O alcance da destinação da COSIP
A discussão girava em torno de saber se a contribuição só poderia financiar o custeio do serviço de iluminação pública já instalado ou se poderia abranger investimentos em ampliação e modernização. O STF entendeu que a complexidade e a dinâmica do serviço justificam a leitura mais ampla.
Assim, a receita da COSIP pode ser aplicada em expansão da rede, para acompanhar o crescimento urbano e levar iluminação a novas áreas, e em melhoramento, como a modernização da infraestrutura para atender às necessidades da população local.
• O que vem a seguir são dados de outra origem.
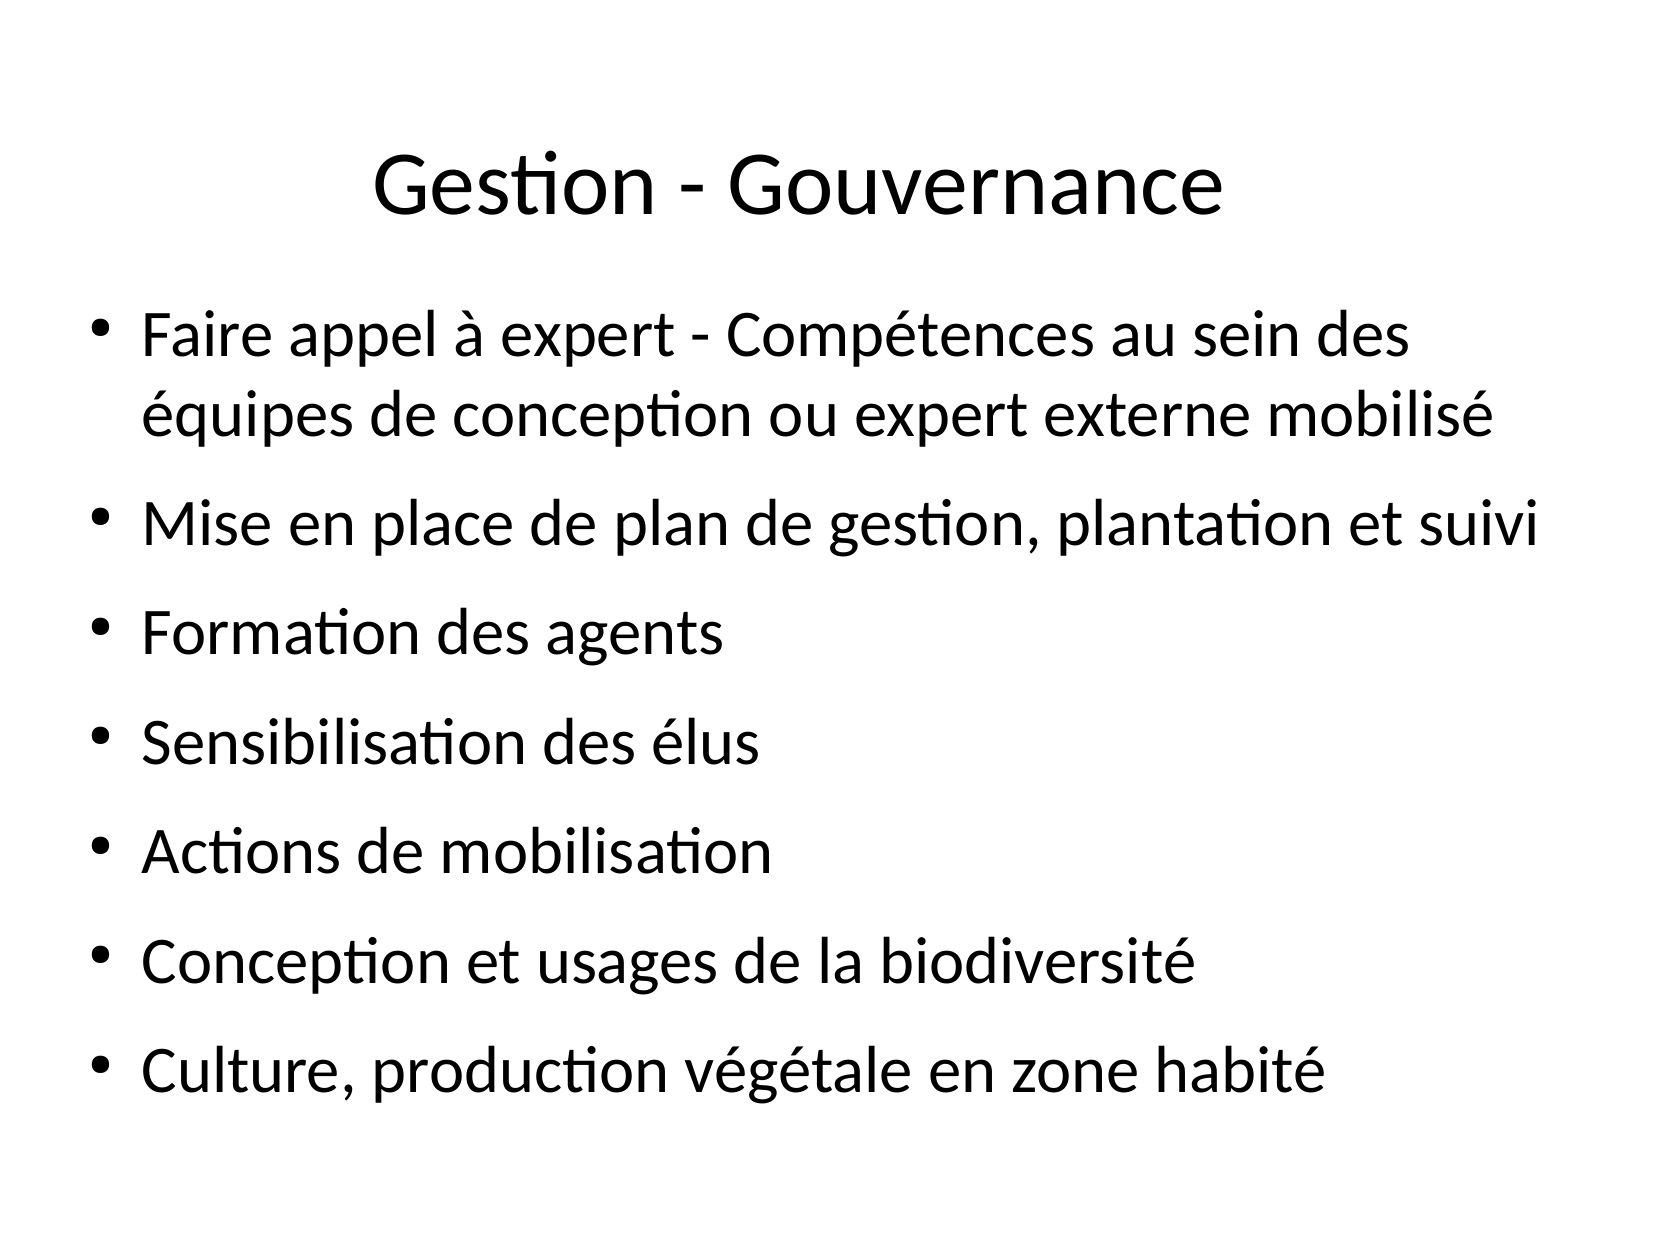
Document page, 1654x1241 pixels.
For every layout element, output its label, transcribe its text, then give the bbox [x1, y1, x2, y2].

text_box Faire appel à expert - Compétences au sein des équipes de conception ou expert externe mobilisé Mise en place de plan de gestion, plantation et suivi Formation des agents Sensibilisation des élus Actions de mobilisation Conception et usages de la biodiversité Culture, production végétale en zone habité [70, 289, 1595, 1039]
text_box Gestion - Gouvernance [357, 115, 1241, 241]
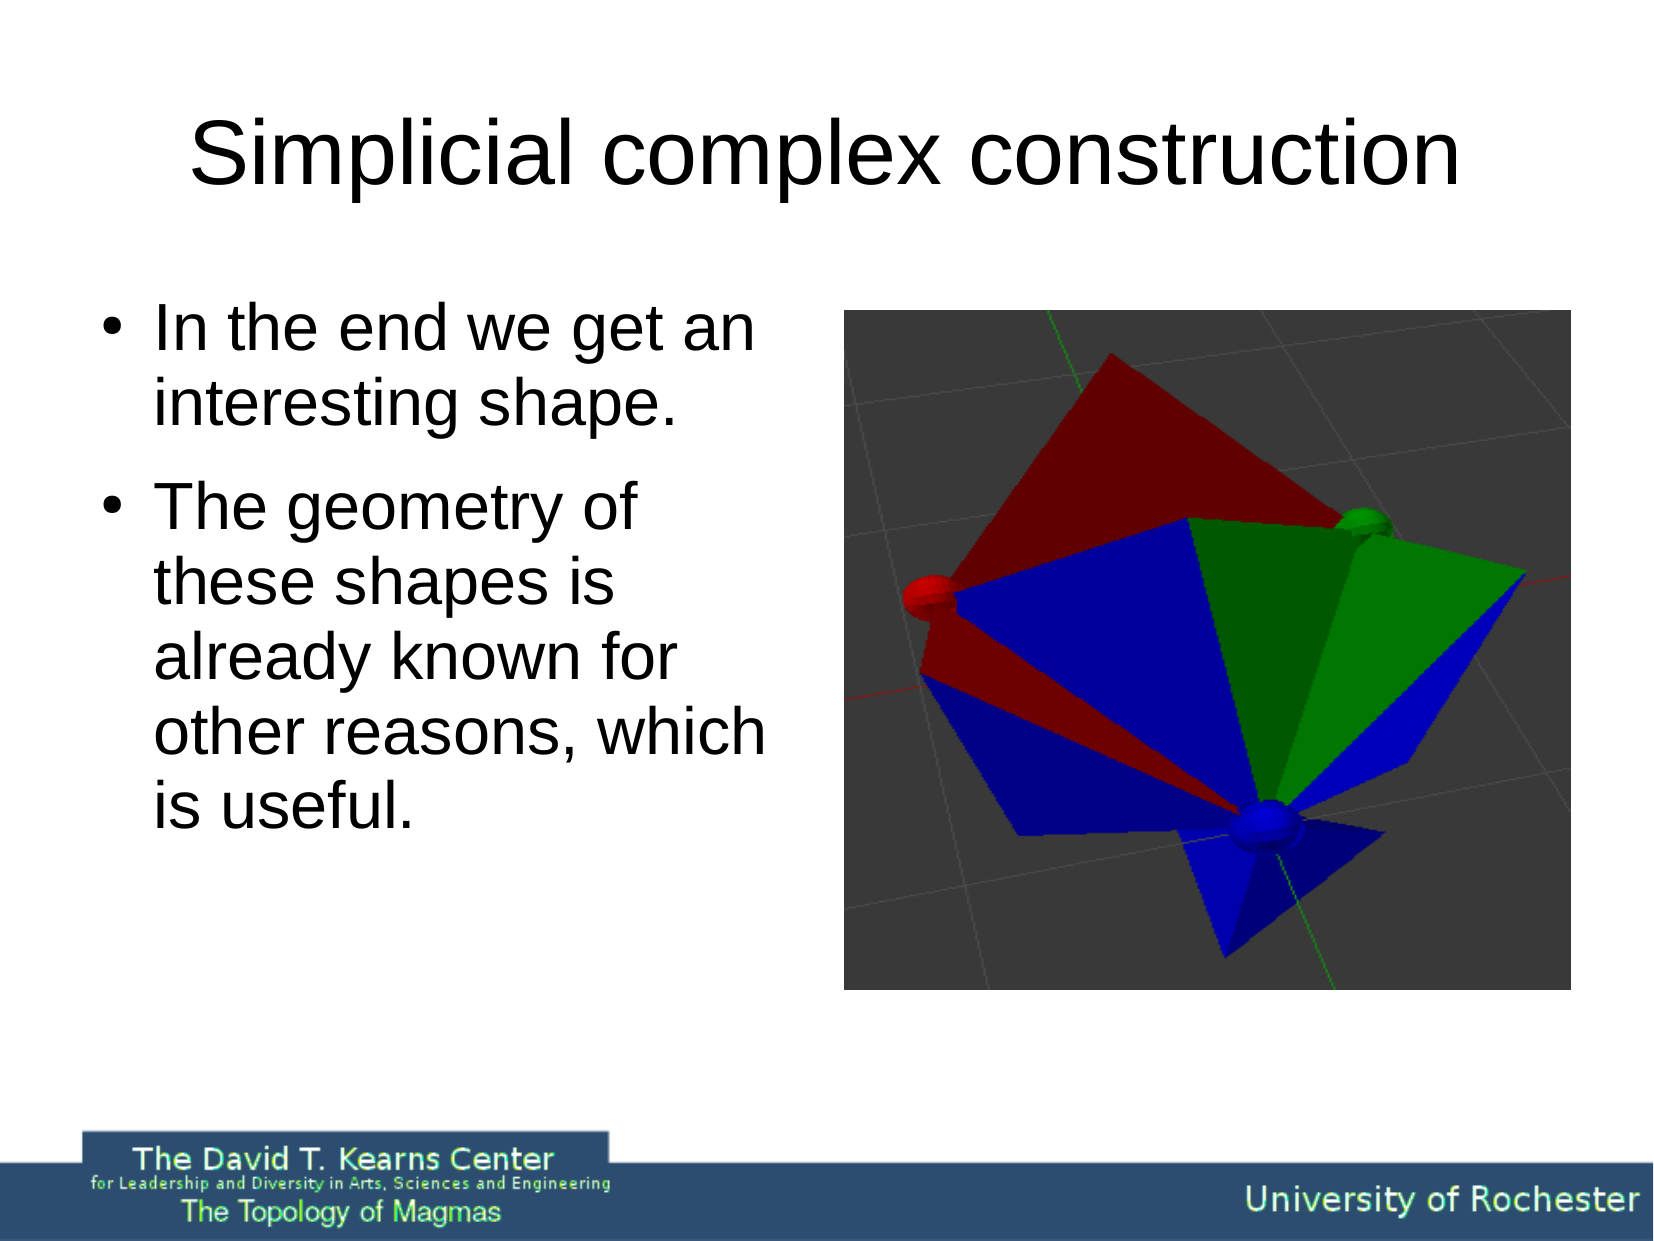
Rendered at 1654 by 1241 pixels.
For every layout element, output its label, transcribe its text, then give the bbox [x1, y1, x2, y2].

list In the end we get an interesting shape. The geometry of these shapes is already known for other reasons, which is useful. [82, 290, 809, 1010]
title Simplicial complex construction [82, 49, 1571, 257]
picture [0, 0, 1654, 1241]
O que isso significa na prática
Para os municípios, a tese dá segurança jurídica a programas de ampliação e modernização da iluminação pública financiados pela contribuição, como projetos de eficiência energética e troca de luminárias. Para o contribuinte, reduz a chance de êxito em ações que questionem a cobrança apenas por a receita ser aplicada em obras de expansão.
Isso não afasta o controle sobre a destinação dos recursos: a aplicação deve permanecer vinculada ao serviço de iluminação pública. Desvios para finalidades estranhas ao serviço continuam sujeitos a questionamento, e os tribunais examinam caso a caso.